Graphing results of dbscan in R

droops picture droops · Jul 26, 2011 · Viewed 7k times · Source

Your comments, suggestions, or solutions are/will be greatly appreciated, thank you.

I'm using the fpc package in R to do a dbscan analysis of some very dense data (3 sets of 40,000 points between the range -3, 6).

I've found some clusters, and I need to graph just the significant ones. The problem is that I have a single cluster (the first) with about 39,000 points in it. I need to graph all other clusters but this one.

The dbscan() creates a special data type to store all of this cluster data in. It's not indexed like a data frame would be (but maybe there is a way to represent it as such?).

I can graph the dbscan type using a basic plot() call. But, like I said, this will graph the irrelevant 39,000 points.

tl;dr: how do I graph only specific clusters of a dbscan data type?

Answer

joran picture joran · Jul 26, 2011

If you look at the help page (?dbscan) it is organized like all others into sections labeled Description, Usage, Arguments, Details and Value. The Value section describes what the function dbscan returns. In this case it is simply a list (a standard R data type) with a few components.

The cluster component is simply an integer vector whose length it equal to the number of rows in your data that indicates which cluster each observation is a member of.
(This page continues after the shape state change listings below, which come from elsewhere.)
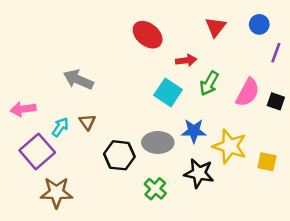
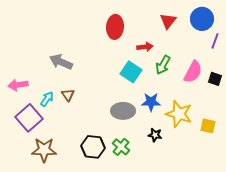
blue circle: (259, 24) -> (202, 19), size x1.5
red ellipse: (148, 35) -> (115, 27), turned 55
black hexagon: (119, 155) -> (93, 147), moved
black star: (199, 173) -> (155, 135), size x0.6

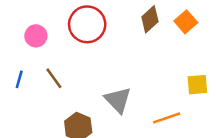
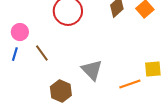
pink circle: (36, 36) -> (20, 32), moved
yellow square: (197, 85) -> (153, 69), moved

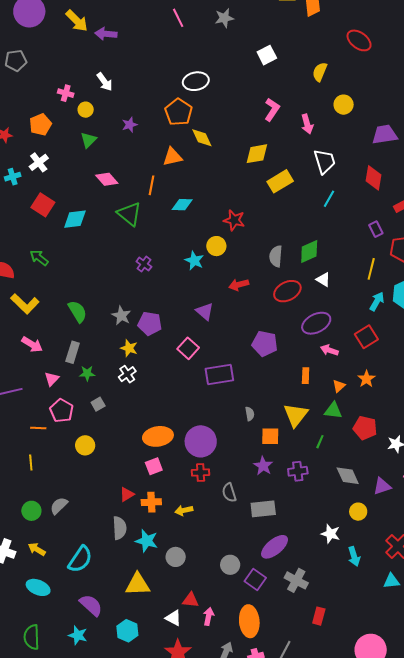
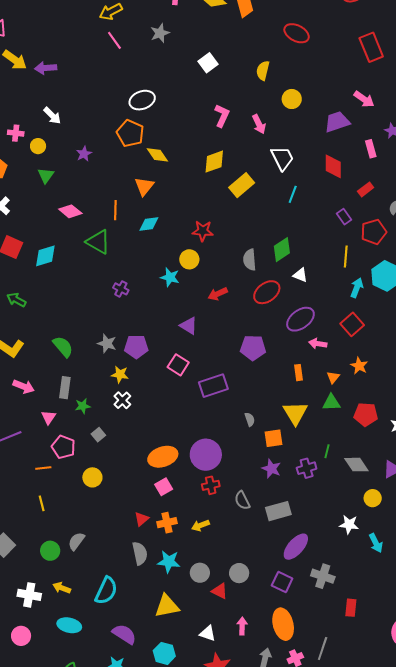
orange triangle: (172, 157) -> (144, 186), moved, turned -30
green line: (320, 442) -> (327, 451), moved
gray circle: (230, 565) -> (239, 573), moved
red triangle: (191, 600) -> (220, 591), moved, turned 30

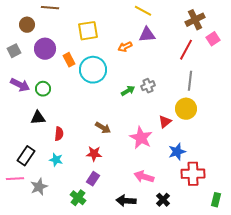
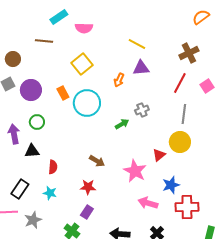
brown circle: (27, 25) -> (13, 59), moved
yellow square: (88, 31) -> (82, 64), turned -30
pink square: (213, 39) -> (207, 86), moved
orange arrow: (125, 47) -> (119, 80), turned -40
purple circle: (45, 49) -> (31, 90), moved
purple arrow: (20, 85) -> (14, 134), moved, turned -126
gray cross: (148, 86) -> (142, 110), moved
pink arrow: (144, 177) -> (148, 203), moved

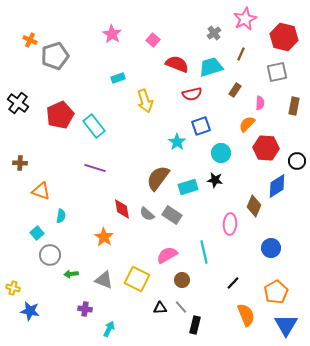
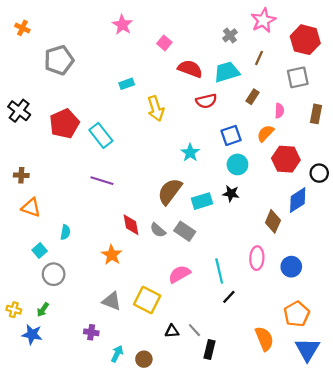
pink star: (112, 34) -> (122, 25), moved
orange cross: (30, 40) -> (22, 28), moved
blue square: (201, 126) -> (231, 135), moved
orange triangle: (41, 191) -> (31, 208), moved
pink ellipse: (230, 224) -> (257, 258), moved
green arrow: (71, 274) -> (43, 310), moved, turned -48
brown circle: (182, 280) -> (144, 359), moved
black line: (233, 283) -> (229, 297), moved

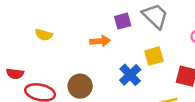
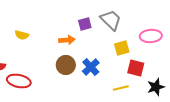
yellow square: (154, 56) -> (122, 48), moved
brown circle: (80, 86) -> (66, 65), moved

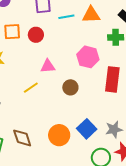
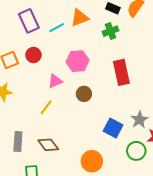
pink hexagon: (88, 57) -> (78, 61), moved
orange circle: (59, 135) -> (92, 161), moved
brown diamond: (22, 138) -> (48, 145), moved

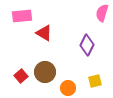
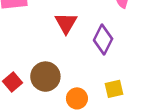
red triangle: (44, 33) -> (66, 23), moved, turned 30

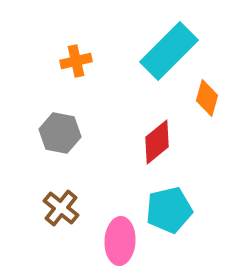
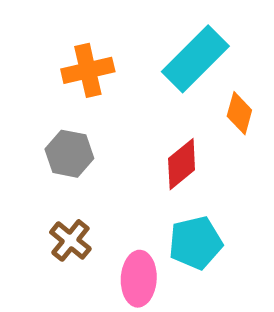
orange cross: (76, 61) -> (88, 70), size x1.4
So you can use this vector to subset your data to extract only those clusters you'd like and then plot just those data points.

For example, if we use the first example from the help page:

set.seed(665544)
n <- 600
x <- cbind(runif(10, 0, 10)+rnorm(n, sd=0.2), runif(10, 0, 10)+rnorm(n,
    sd=0.2))
ds <- dbscan(x, 0.2)

we can then use the result, ds to plot only the points in clusters 1-3:

#Plot only clusters 1, 2 and 3
plot(x[ds$cluster %in% 1:3,])